[Your objective] Each record here should be printed again exactly; please leave its pictures out.
──────── Input ────────
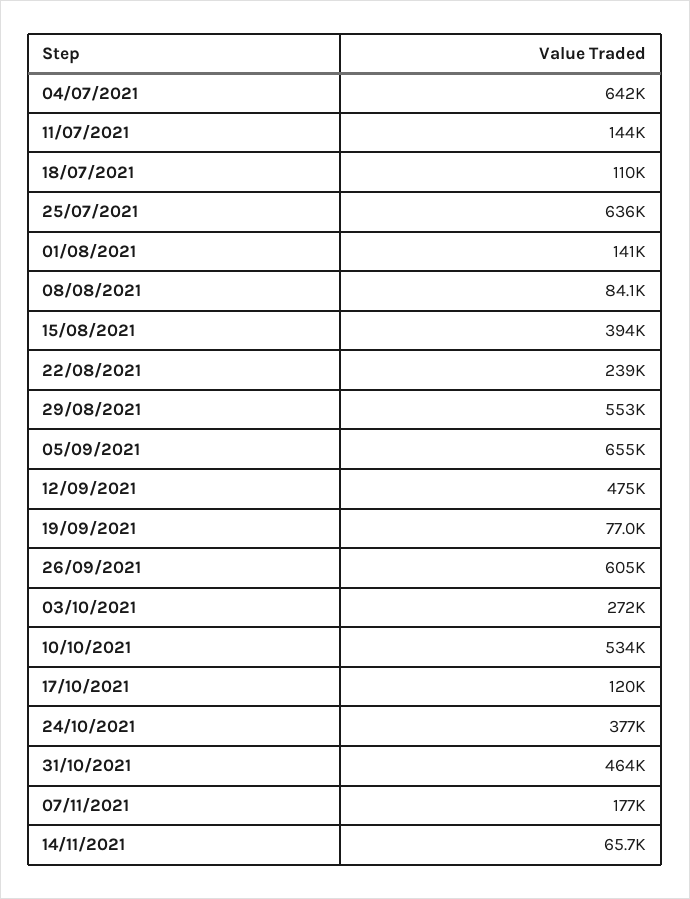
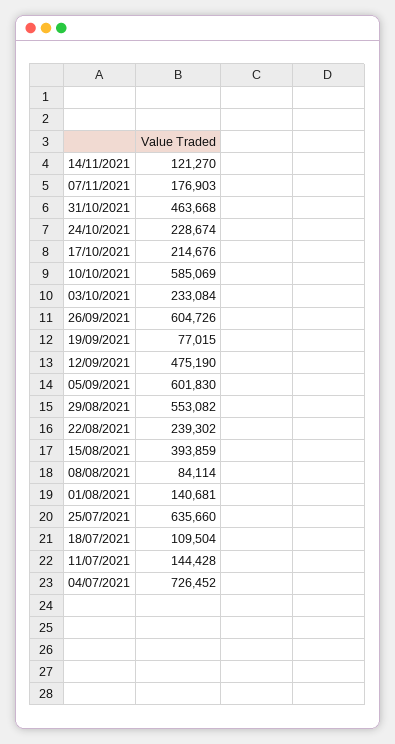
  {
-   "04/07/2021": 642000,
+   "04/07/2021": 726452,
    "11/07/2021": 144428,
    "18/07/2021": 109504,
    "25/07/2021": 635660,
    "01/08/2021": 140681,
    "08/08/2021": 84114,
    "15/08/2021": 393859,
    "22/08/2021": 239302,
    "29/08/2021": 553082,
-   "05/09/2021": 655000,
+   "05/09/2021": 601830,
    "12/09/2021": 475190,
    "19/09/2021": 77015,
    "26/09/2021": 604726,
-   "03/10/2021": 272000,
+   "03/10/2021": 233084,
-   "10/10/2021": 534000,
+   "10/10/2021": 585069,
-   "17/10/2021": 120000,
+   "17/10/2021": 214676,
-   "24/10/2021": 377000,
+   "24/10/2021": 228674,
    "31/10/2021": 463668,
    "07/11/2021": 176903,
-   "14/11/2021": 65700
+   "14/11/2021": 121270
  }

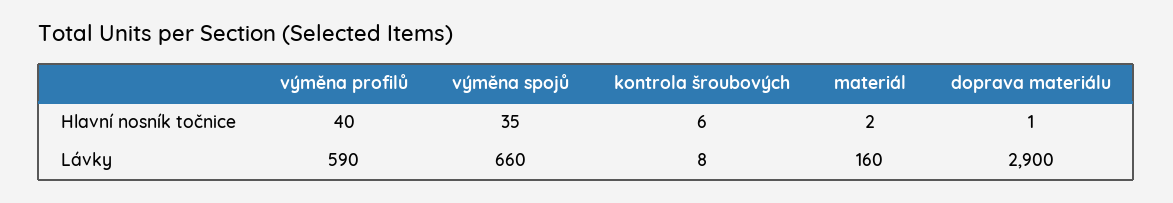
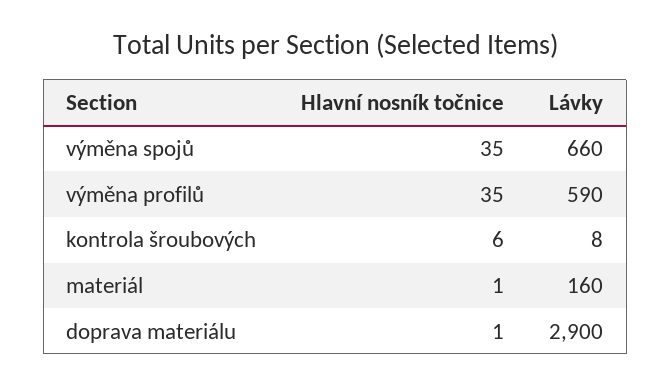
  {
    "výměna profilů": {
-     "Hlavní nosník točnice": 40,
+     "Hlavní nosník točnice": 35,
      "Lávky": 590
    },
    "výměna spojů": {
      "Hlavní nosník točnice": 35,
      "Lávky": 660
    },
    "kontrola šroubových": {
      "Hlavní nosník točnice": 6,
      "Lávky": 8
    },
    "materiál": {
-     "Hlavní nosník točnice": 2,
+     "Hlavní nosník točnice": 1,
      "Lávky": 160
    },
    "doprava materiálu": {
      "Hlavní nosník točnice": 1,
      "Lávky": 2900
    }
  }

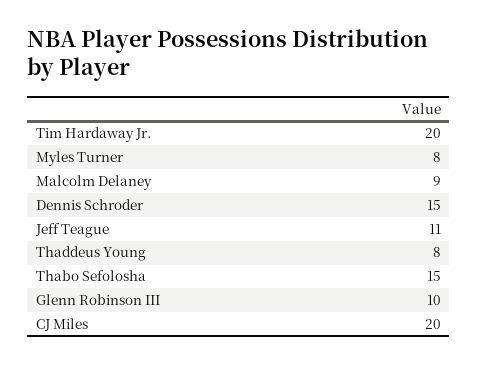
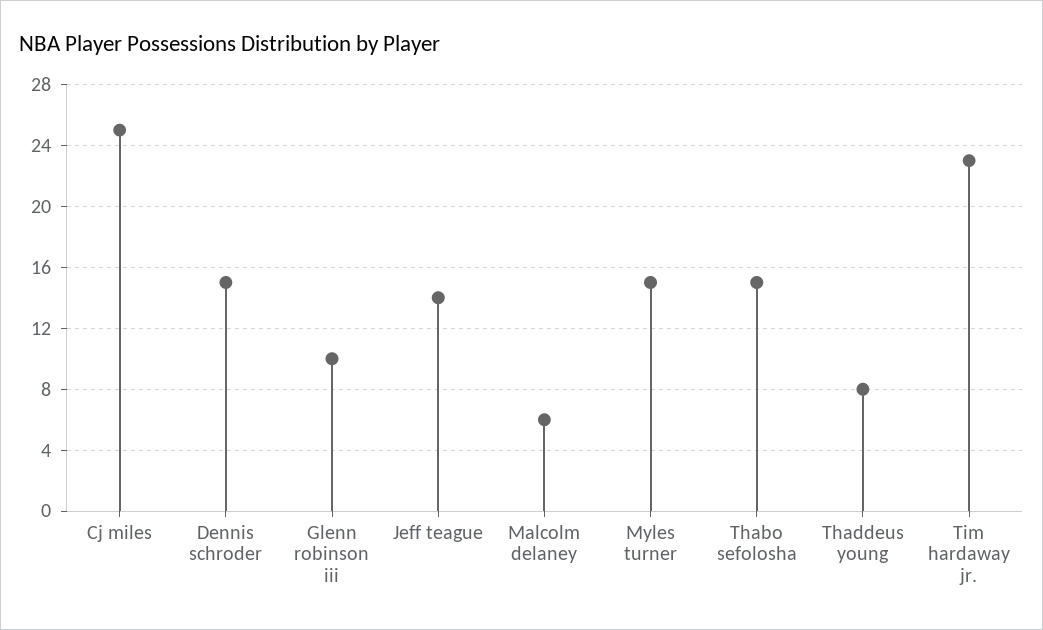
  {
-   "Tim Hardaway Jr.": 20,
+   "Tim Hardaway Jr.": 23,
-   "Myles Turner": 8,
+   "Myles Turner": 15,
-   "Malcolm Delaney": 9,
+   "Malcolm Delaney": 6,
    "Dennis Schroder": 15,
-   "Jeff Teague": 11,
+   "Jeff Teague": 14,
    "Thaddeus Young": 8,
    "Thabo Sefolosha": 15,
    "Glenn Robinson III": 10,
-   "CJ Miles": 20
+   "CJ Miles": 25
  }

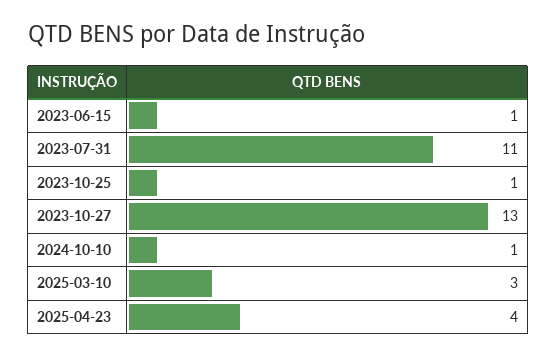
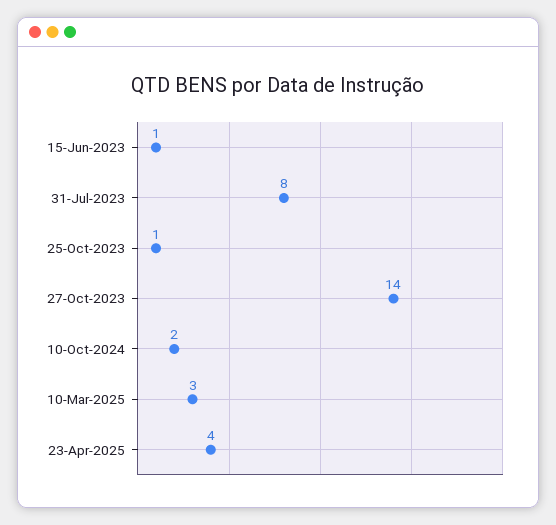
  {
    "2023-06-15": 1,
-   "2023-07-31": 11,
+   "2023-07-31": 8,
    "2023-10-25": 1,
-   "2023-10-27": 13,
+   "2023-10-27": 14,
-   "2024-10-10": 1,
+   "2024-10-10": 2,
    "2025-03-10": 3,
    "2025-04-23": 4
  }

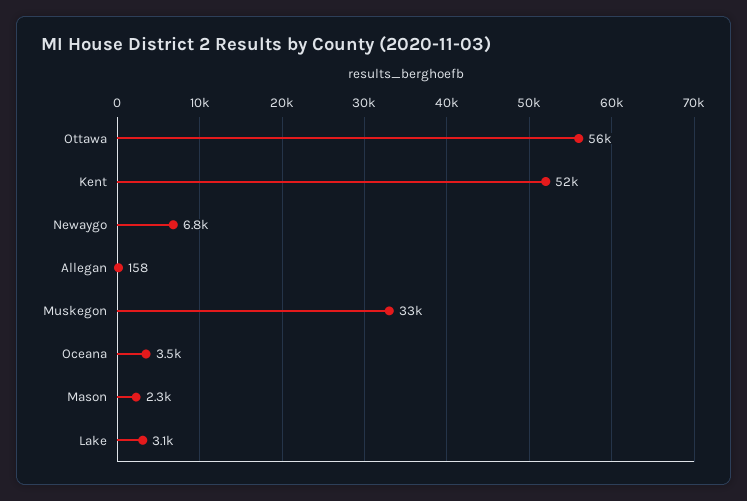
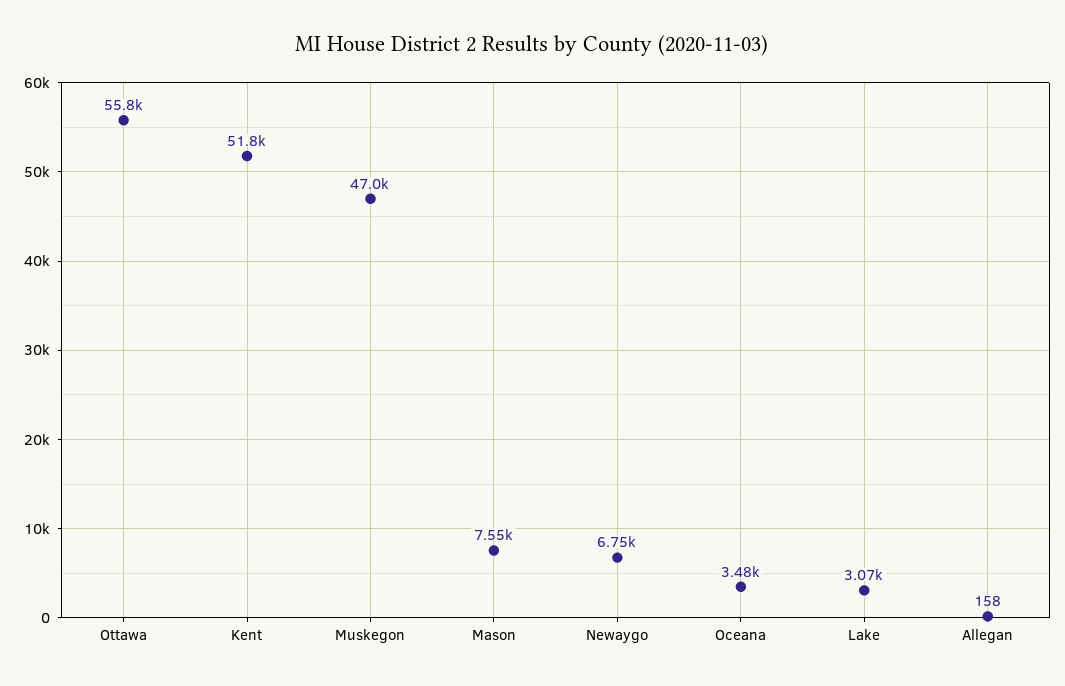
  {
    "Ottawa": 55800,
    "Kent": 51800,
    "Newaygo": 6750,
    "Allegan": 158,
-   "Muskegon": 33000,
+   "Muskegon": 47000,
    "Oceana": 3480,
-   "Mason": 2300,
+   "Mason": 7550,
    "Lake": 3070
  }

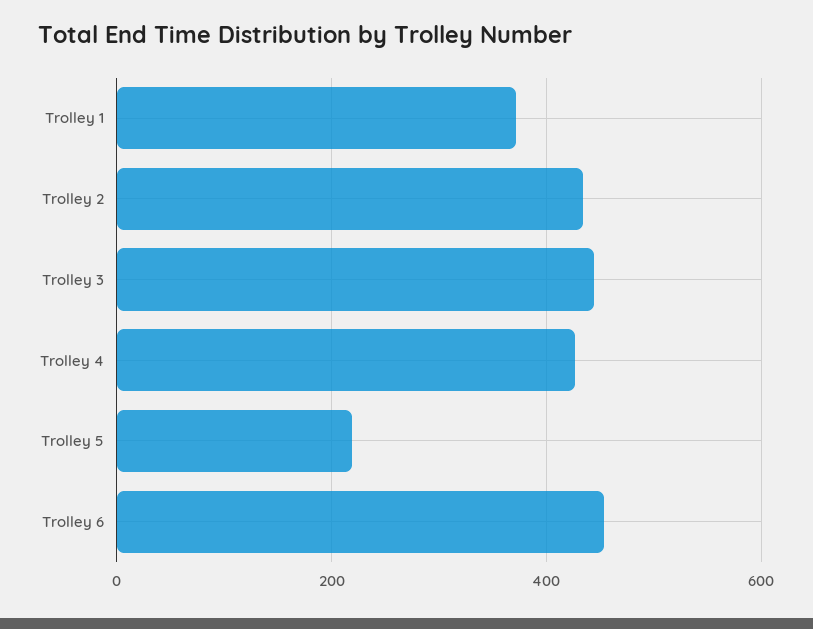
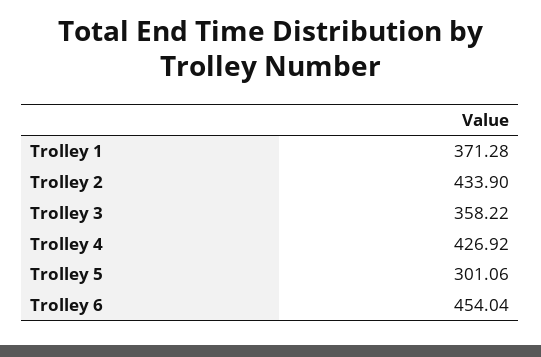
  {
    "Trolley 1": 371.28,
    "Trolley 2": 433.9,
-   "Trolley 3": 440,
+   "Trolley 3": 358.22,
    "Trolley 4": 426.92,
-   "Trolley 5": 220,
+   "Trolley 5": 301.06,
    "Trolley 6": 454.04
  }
────────
[Exercise result]
  {
-   "04/07/2021": 642000,
+   "04/07/2021": 726452,
    "11/07/2021": 144428,
    "18/07/2021": 109504,
    "25/07/2021": 635660,
    "01/08/2021": 140681,
    "08/08/2021": 84114,
    "15/08/2021": 393859,
    "22/08/2021": 239302,
    "29/08/2021": 553082,
-   "05/09/2021": 655000,
+   "05/09/2021": 601830,
    "12/09/2021": 475190,
    "19/09/2021": 77015,
    "26/09/2021": 604726,
-   "03/10/2021": 272000,
+   "03/10/2021": 233084,
-   "10/10/2021": 534000,
+   "10/10/2021": 585069,
-   "17/10/2021": 120000,
+   "17/10/2021": 214676,
-   "24/10/2021": 377000,
+   "24/10/2021": 228674,
    "31/10/2021": 463668,
    "07/11/2021": 176903,
-   "14/11/2021": 65700
+   "14/11/2021": 121270
  }

  {
    "výměna profilů": {
-     "Hlavní nosník točnice": 40,
+     "Hlavní nosník točnice": 35,
      "Lávky": 590
    },
    "výměna spojů": {
      "Hlavní nosník točnice": 35,
      "Lávky": 660
    },
    "kontrola šroubových": {
      "Hlavní nosník točnice": 6,
      "Lávky": 8
    },
    "materiál": {
-     "Hlavní nosník točnice": 2,
+     "Hlavní nosník točnice": 1,
      "Lávky": 160
    },
    "doprava materiálu": {
      "Hlavní nosník točnice": 1,
      "Lávky": 2900
    }
  }

  {
-   "Tim Hardaway Jr.": 20,
+   "Tim Hardaway Jr.": 23,
-   "Myles Turner": 8,
+   "Myles Turner": 15,
-   "Malcolm Delaney": 9,
+   "Malcolm Delaney": 6,
    "Dennis Schroder": 15,
-   "Jeff Teague": 11,
+   "Jeff Teague": 14,
    "Thaddeus Young": 8,
    "Thabo Sefolosha": 15,
    "Glenn Robinson III": 10,
-   "CJ Miles": 20
+   "CJ Miles": 25
  }

  {
    "2023-06-15": 1,
-   "2023-07-31": 11,
+   "2023-07-31": 8,
    "2023-10-25": 1,
-   "2023-10-27": 13,
+   "2023-10-27": 14,
-   "2024-10-10": 1,
+   "2024-10-10": 2,
    "2025-03-10": 3,
    "2025-04-23": 4
  }

  {
    "Ottawa": 55800,
    "Kent": 51800,
    "Newaygo": 6750,
    "Allegan": 158,
-   "Muskegon": 33000,
+   "Muskegon": 47000,
    "Oceana": 3480,
-   "Mason": 2300,
+   "Mason": 7550,
    "Lake": 3070
  }

  {
    "Trolley 1": 371.28,
    "Trolley 2": 433.9,
-   "Trolley 3": 440,
+   "Trolley 3": 358.22,
    "Trolley 4": 426.92,
-   "Trolley 5": 220,
+   "Trolley 5": 301.06,
    "Trolley 6": 454.04
  }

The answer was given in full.